===== Exercise text =====
A Storm of Swords is the third of seven planned novels in A Song of Ice and Fire, a fantasy series by American author George R. R. Martin. It was first published on August 8, 2000, in the United Kingdom, with a United States edition following in November 2000. Its publication was preceded by a novella called Path of the Dragon, which collects some of the Daenerys Targaryen chapters from the novel into a single book.

At the time of its publication, A Storm of Swords was the longest novel in the series. It was so long that in the UK, Ireland, Australia, Serbia and Israel, its paperback edition was split in half, Part 1 being published as Steel and Snow in June 2001 (with the one-volume cover) and Part 2 as Blood and Gold in August 2001 (with a specially-commissioned new cover). The same division was used in the Polish and Greek editions. In France, the decision was made to cut the novel into four separate volumes.

A Storm of Swords won the 2001 Locus Award, the 2002 Geffen Award for Best Novel and was nominated for the 2001 Nebula Award for Best Novel. It was the first novel in the series to be nominated for the Hugo Award, one of the two most prestigious awards in science fiction and fantasy publishing, although it lost to J. K. Rowling's novel Harry Potter and the Goblet of Fire.

Meisha Merlin Publishing, which had previously issued limited, illustrated editions of both A Game of Thrones and A Clash of Kings, was planning to release a similar version for A Storm of Swords in two volumes; however, lengthy delays in the release of A Clash of Kings caused it to lose its publishing rights, which were picked up by Subterranean Press. This edition, illustrated by Charles Vess, was released in the summer of 2006.
===== Source data =====
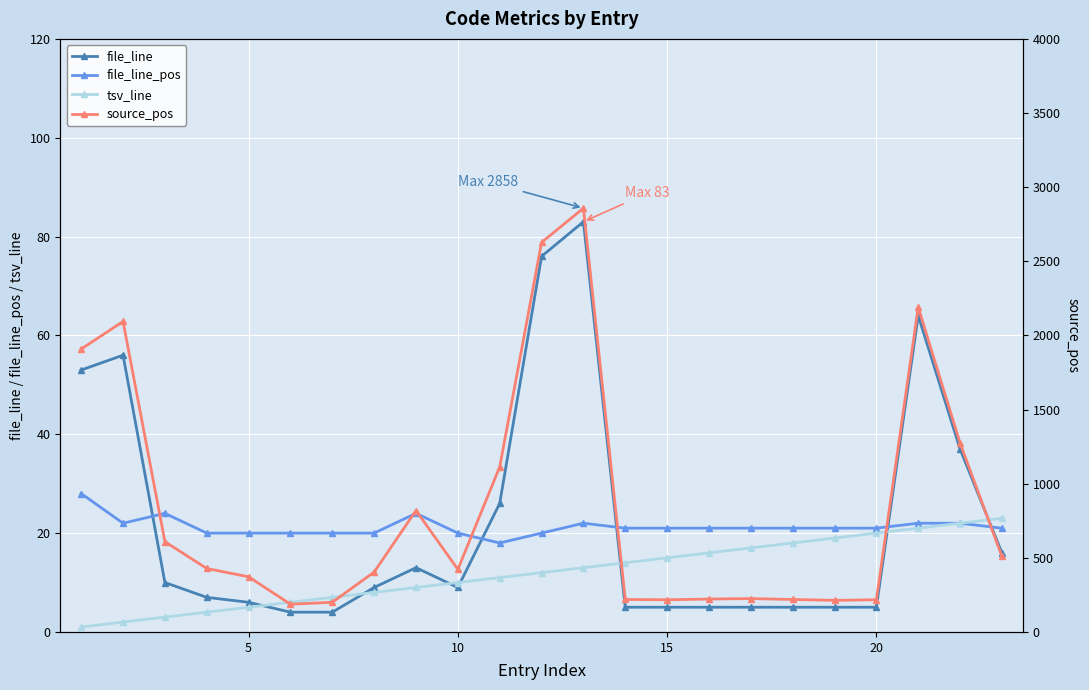

How many times do file_line_pos and file_line cross each other?

5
=====
• Work required: Reproduce the full passage about A Storm of Swords above, word for word.

• Task result:
A Storm of Swords is the third of seven planned novels in A Song of Ice and Fire, a fantasy series by American author George R. R. Martin. It was first published on August 8, 2000, in the United Kingdom, with a United States edition following in November 2000. Its publication was preceded by a novella called Path of the Dragon, which collects some of the Daenerys Targaryen chapters from the novel into a single book.

At the time of its publication, A Storm of Swords was the longest novel in the series. It was so long that in the UK, Ireland, Australia, Serbia and Israel, its paperback edition was split in half, Part 1 being published as Steel and Snow in June 2001 (with the one-volume cover) and Part 2 as Blood and Gold in August 2001 (with a specially-commissioned new cover). The same division was used in the Polish and Greek editions. In France, the decision was made to cut the novel into four separate volumes.

A Storm of Swords won the 2001 Locus Award, the 2002 Geffen Award for Best Novel and was nominated for the 2001 Nebula Award for Best Novel. It was the first novel in the series to be nominated for the Hugo Award, one of the two most prestigious awards in science fiction and fantasy publishing, although it lost to J. K. Rowling's novel Harry Potter and the Goblet of Fire.

Meisha Merlin Publishing, which had previously issued limited, illustrated editions of both A Game of Thrones and A Clash of Kings, was planning to release a similar version for A Storm of Swords in two volumes; however, lengthy delays in the release of A Clash of Kings caused it to lose its publishing rights, which were picked up by Subterranean Press. This edition, illustrated by Charles Vess, was released in the summer of 2006.